Have you ever wanted to get a list of movies that a particular pair of people have worked on? For example, what movies have Tina Fey and Amy Poehler been in together? I’ve not seen a search for movie pairs addressed elsewhere, so I thought I’d give it a shot.
I looked for an R package that would help me access a movie API, for free. I found TMDb, which provides an R interface to The Movie Database API. First, I had to sign up for an account. Then I had to login and apply for an API key.
Sys.setenv(TMDB_API_KEY = "YOUR_KEY_HERE")
The first thing I want to do is find all of the movies associated with a given person. I wrote functions to handle this in two steps: finding the ID of a person with name2id()
, and finding the movies associated with an ID with id2movie()
.
Finding the ID of a person was a little tricky because sometimes the search_person()
function yields more than one person for a provided name. In this case, I show a data frame of names and the movies they’re known for. The user will then have to indicate in future calls which person from this data frame they mean.
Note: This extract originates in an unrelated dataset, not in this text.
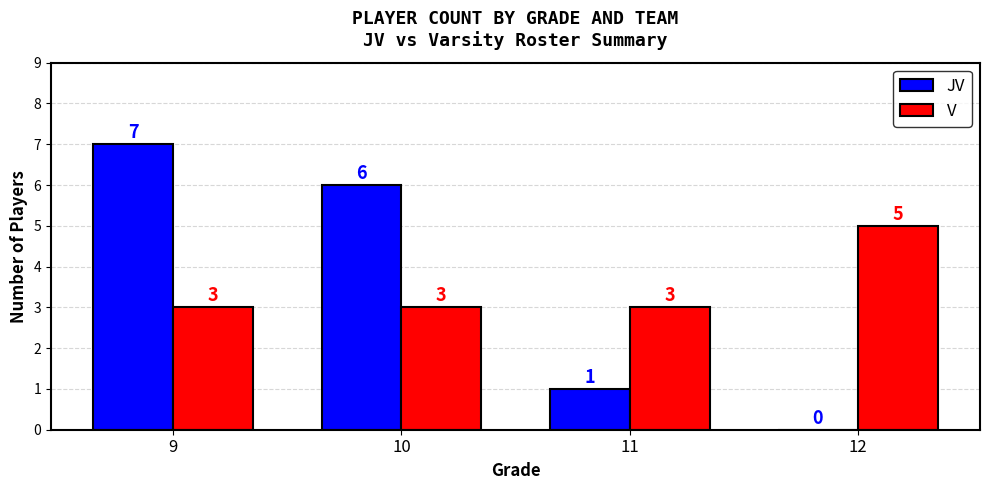

Read the V value at 12.

5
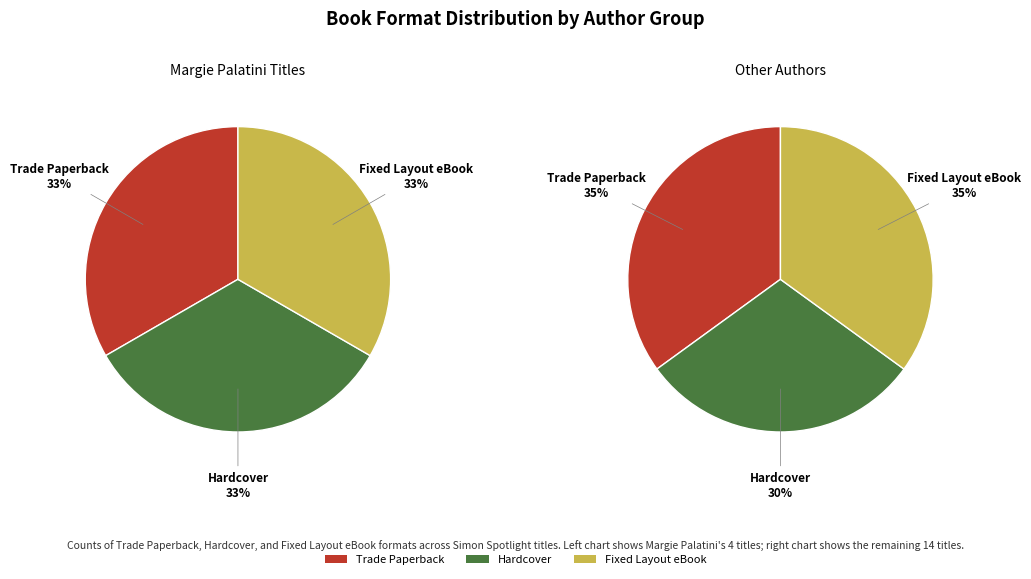

To the nearest percent, what is the combined percentage of Hardcover and Fixed Layout eBook?

65%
I tested it out a nonexistent name, a fragment of a name, and a name with more than one person.
library(tidyverse)
library(TMDb)
name2id <- function(who, which=NA, mykey=Sys.getenv("TMDB_API_KEY")) {
peeps <- search_person(mykey, who)
if(peeps$total_results<1) {
warning(paste("No", who, "found."))
return(NA)
} else {
peeps2 <- peeps$results
if(peeps$total_results>1) {
if(is.na(which)) {
peeps3 <- cbind(name=peeps2$name,
works=sapply(peeps2$known_for, function(df)
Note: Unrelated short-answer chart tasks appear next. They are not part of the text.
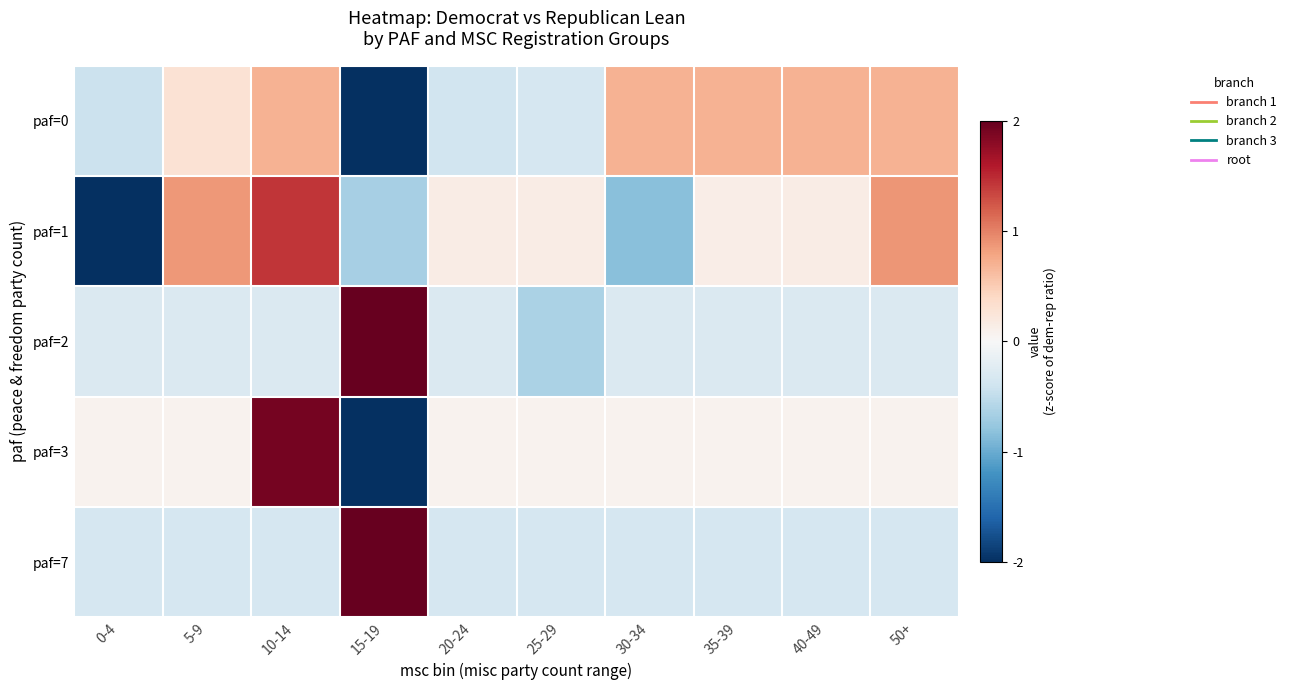

Reading right to left, what are all the values shown in this chart?

paf=0: 50+=0.7	40-49=0.7	35-39=0.7	30-34=0.7	25-29=-0.3	20-24=-0.4	15-19=-2.0	10-14=0.7	5-9=0.3	0-4=-0.4
paf=1: 50+=0.9	40-49=0.2	35-39=0.1	30-34=-0.8	25-29=0.2	20-24=0.2	15-19=-0.7	10-14=1.4	5-9=0.9	0-4=-2.0
paf=2: 50+=-0.3	40-49=-0.3	35-39=-0.3	30-34=-0.3	25-29=-0.6	20-24=-0.3	15-19=2.0	10-14=-0.3	5-9=-0.3	0-4=-0.3
paf=3: 50+=0.1	40-49=0.1	35-39=0.1	30-34=0.1	25-29=0.1	20-24=0.1	15-19=-2.0	10-14=1.9	5-9=0.1	0-4=0.1
paf=7: 50+=-0.3	40-49=-0.3	35-39=-0.3	30-34=-0.3	25-29=-0.3	20-24=-0.3	15-19=2.0	10-14=-0.3	5-9=-0.3	0-4=-0.3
paste(df$title, collapse=", ")))
print(peeps3)
warning("Multiple people found. Rerun setting the argument 'which' to the number of the person you mean.")
return(NA)
} else {
peeps2 <- peeps2[which, ]
}
}
}
return(peeps2$id)
}
name2id("sigour")
## [1] 10205
name2id("xlty")
## [1] NA
name2id("Ron Howard")
## name
## [1,] "Ron Howard"
## [2,] "Ronald Howard"
## works
## [1,] "A Beautiful Mind, The Da Vinci Code, Rush"
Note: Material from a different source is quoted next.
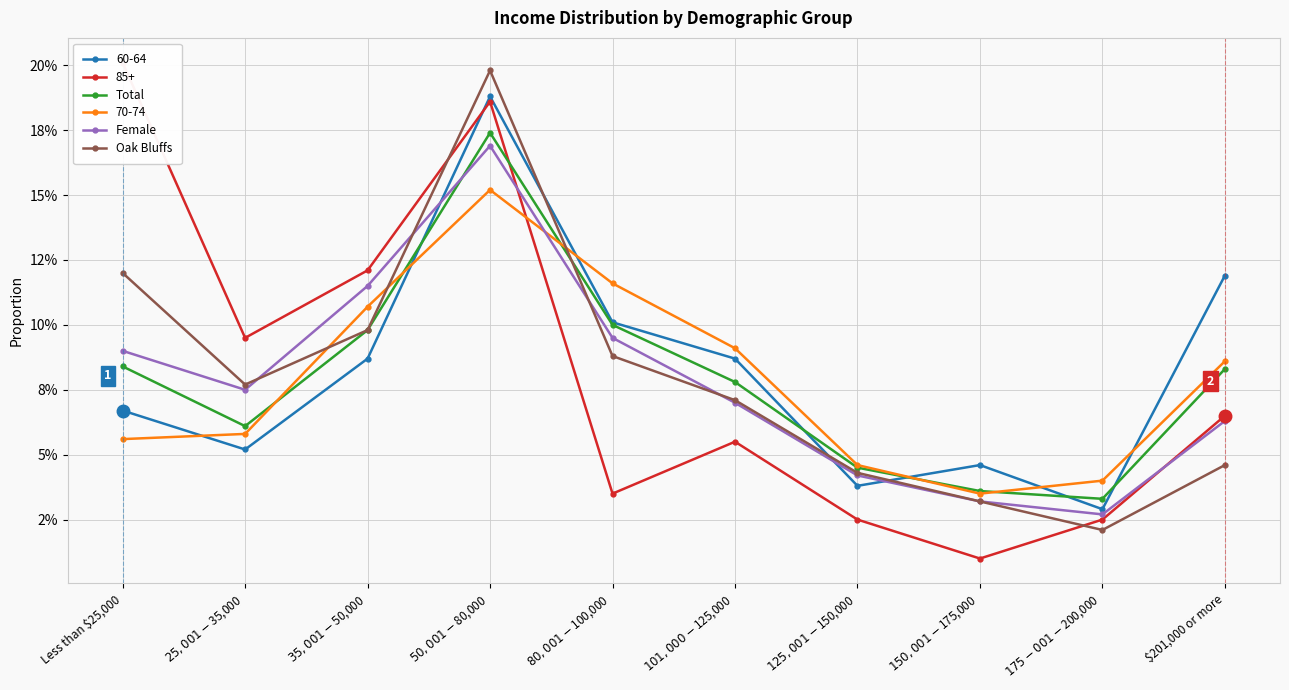

Which label corresponds to the largest value in the chart?

$50,001 - $80,000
## [2,] "Murder She Said, The Browning Version, The Curse of the Mummy's Tomb"
## [1] NA
name2id("Ron Howard", 1)
## [1] 6159
Getting the movies for a given ID is also a bit tricky, because the discover_movie()
function returns only one page of 20 movies at a time.
id2movies <- function(id, mykey=Sys.getenv("TMDB_API_KEY")) {
init <- discover_movie(mykey, with_people=id)
npages <- init$total_pages
movie.list <- lapply(1:npages, function(p)
discover_movie(mykey, with_people=id, page=p)$results)
movies <- bind_rows(movie.list) %>%
mutate(released=as.Date(release_date)) %>%
arrange(!is.na(released), desc(released)) %>%
select(id, title, released)
return(movies)
}
library(DT)
datatable(id2movies(name2id("Emma Stone")))
Now I can apply these functions to a pair of names, then combine their movies to see which ones overlap. (Hover over points to identify the release year and movie title.)
library(plotly)
moviepair <- function(People, Which=c(NA, NA)) {
Person1 <- id2movies(name2id(People[1], Which[1])) %>%
mutate(person1 = -1)
Person2 <- id2movies(name2id(People[2], Which[2])) %>%
mutate(person2 = 1)
pair <- full_join(Person1, Person2) %>%
mutate(
person1 = replace(person1, is.na(person1), 0),
person2 = replace(person2, is.na(person2), 0),
Who=factor(recode(person1+person2+2,
`1`=People[1], `2`="Both", `3`=People[2]),
levels=c(People[1], "Both", People[2]))
)
if(sum(pair$Who=="Both") < 1) stop("No movies in common.")
p <- ggplot(pair,
aes(Who, released, text=paste0(substring(released, 1, 4), ": ", title))) +
geom_point() +
geom_text(data=pair[pair$Who=="Both", ], aes(Who, released,
label=paste("\n", title))) +
labs(x="", y="") +
theme_bw()
ggplotly(p, tooltip="text")
}
moviepair(c("Tina Fey", "Amy Poehler"))
I’d like to make this blog post interactive, so anyone could put in a pair of names and see the resulting plot of movies. A Shiny app would do it. Perhaps another day.